If their experience with Mullah Krekar was not enough to educate the Norwegians, in 2004 they were, I was told, perturbed when an Algerian radical Islamist, Ibrahim Bentera, found an airport without security procedures and boarded an internal air flight, carrying an axe and a knife. He attacked the plane's crew but was subdued by the pilots and a passenger. He claimed he had suffered a psychotic lapse and had no memory of the incident, and was sentenced to prison. It was reported that Bentera was another example of a terrorist wanted in his native country, for involvement with the Wahhabi marauders formerly known as the Armed Islamic Group (GIA by its French initials). According to Norwegians I interviewed, a prison sentence in their country would hardly be uncomfortable for Bentera, especially when compared with jail in Algeria.

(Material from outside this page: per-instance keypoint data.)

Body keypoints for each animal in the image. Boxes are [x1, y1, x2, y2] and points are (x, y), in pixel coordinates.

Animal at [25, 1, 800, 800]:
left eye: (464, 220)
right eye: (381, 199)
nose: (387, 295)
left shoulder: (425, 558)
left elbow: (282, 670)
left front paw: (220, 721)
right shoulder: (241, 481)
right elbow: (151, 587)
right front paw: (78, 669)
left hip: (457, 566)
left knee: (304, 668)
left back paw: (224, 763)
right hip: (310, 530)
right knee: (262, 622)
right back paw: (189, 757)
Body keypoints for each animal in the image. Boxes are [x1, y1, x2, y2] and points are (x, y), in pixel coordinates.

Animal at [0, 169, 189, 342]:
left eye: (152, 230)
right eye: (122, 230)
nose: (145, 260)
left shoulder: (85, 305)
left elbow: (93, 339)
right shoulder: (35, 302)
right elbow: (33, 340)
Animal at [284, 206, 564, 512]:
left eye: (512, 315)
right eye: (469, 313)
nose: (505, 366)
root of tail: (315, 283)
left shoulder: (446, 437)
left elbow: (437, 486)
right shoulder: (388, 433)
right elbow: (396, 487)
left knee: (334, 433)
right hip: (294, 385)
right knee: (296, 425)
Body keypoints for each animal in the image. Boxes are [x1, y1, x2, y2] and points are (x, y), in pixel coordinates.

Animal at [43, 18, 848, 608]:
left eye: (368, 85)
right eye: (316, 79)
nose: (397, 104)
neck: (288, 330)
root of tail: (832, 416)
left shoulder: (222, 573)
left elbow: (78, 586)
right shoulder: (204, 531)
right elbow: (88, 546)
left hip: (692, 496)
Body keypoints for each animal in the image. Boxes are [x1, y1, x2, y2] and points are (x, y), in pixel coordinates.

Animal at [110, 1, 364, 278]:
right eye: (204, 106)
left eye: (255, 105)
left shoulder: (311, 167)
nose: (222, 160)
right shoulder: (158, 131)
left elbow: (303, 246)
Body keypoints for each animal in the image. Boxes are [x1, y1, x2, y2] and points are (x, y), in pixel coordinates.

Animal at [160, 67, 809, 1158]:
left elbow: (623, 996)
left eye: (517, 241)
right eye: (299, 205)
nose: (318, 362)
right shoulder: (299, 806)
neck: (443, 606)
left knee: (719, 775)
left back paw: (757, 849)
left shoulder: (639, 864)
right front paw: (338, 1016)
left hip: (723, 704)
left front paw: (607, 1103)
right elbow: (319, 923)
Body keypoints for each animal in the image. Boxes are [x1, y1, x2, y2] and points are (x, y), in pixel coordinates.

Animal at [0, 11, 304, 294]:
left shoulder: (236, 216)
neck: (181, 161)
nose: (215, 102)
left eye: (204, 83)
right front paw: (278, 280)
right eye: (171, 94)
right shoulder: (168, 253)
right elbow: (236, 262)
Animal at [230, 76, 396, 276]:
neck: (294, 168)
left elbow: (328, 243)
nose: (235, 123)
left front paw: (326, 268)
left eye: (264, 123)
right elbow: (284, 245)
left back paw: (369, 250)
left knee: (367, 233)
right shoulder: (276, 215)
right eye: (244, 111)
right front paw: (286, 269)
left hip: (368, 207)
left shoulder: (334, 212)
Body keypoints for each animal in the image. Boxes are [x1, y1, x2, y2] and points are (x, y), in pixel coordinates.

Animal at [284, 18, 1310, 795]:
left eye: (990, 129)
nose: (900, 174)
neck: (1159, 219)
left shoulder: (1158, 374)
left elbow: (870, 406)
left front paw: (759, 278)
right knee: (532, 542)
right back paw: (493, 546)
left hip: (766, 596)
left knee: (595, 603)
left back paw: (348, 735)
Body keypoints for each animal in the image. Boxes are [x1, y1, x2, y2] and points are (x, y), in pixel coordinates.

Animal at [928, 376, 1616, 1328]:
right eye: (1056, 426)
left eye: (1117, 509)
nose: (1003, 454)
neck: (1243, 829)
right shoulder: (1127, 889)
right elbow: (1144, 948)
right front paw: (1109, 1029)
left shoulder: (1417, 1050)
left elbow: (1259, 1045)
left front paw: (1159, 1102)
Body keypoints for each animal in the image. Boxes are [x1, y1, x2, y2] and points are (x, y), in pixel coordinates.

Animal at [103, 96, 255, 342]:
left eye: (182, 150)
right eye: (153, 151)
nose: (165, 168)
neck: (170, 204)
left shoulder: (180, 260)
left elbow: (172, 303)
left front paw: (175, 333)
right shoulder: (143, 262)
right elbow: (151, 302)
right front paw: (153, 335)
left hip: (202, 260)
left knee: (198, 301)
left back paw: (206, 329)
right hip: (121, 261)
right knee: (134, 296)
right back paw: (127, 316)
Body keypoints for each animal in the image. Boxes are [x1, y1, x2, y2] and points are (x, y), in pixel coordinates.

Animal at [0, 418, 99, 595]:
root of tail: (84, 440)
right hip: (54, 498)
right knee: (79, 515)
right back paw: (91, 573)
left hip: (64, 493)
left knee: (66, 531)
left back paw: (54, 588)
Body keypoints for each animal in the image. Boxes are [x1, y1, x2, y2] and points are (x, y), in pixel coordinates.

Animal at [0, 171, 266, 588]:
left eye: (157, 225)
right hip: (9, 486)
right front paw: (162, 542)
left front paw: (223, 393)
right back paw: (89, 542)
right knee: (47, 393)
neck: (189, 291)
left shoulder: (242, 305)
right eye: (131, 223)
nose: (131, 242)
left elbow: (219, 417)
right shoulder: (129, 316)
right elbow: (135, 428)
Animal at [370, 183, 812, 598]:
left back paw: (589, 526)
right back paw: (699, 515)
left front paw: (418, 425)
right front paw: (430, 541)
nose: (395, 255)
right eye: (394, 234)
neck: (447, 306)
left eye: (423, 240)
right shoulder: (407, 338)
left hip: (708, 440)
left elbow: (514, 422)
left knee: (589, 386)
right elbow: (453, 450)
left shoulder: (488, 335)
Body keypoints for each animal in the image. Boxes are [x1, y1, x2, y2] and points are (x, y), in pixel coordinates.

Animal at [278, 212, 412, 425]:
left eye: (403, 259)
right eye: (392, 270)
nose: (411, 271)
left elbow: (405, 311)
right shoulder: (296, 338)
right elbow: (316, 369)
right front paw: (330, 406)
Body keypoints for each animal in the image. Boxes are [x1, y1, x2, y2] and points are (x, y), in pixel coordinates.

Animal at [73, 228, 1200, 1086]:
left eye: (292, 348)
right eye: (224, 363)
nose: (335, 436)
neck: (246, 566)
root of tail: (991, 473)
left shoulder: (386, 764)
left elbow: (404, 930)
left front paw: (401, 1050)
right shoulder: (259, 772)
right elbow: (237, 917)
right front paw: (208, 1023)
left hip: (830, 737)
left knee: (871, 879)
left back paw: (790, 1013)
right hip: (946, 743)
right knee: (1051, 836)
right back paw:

Yet another such character is Irfan Bhatti, a Pakistani associated with Lashkar-e-Taiba (LET or Army of the Righteous), which serves as an al Qaeda backup around the world. LET has organized terrorist conspiracies in India, where it carried out the Bombay terrorist assault of 2008; in the U.S., where it is known for creating the so-called "North Virginia paintball jihad" group; and in Britain, where it was involved in the 2006 Heathrow airport plot that resulted in the banning of liquids in anything but small quantities from international air travel. Bhatti lives in Norway. Although he had written a will and tried to go to Jordan to become a suicide terrorist, and fired shots at a local synagogue in 2006, the Norwegian government does not consider him dangerous. Bhatti has filed legal complaints against the Norwegian authorities for allaged harassment, and launched a seditious campaign by claiming that the Norwegian police had placed an anti-Muhammad caricature on their public website, where anybody can post anything. Muslim taxi drivers massed in Oslo and were harangued by a Norwegian Muslim studying in Saudi Arabia, Mohyeldeen Mohammad, who declared that Norway faced a 9/11 on its territory.
Radical preachers appear safer on Norwegian soil than critics of Islamist extremism. An Iraqi-born critic of Islamist radicalism, Walid Al Kubaisi, was visited in his Norwegian residence by a group of Somalis who threatened to kill him if he did not end his polemics. Worse was the fate of Hege Storhaug, a feminist who was attacked and beaten in her home in 2007. The Algerian axe-wielder, Ibrahim Bentera, claimed to have no memory of his act. Storhaug's suffering included a real memory loss, so she cannot identify her assailants. She now lives in hiding.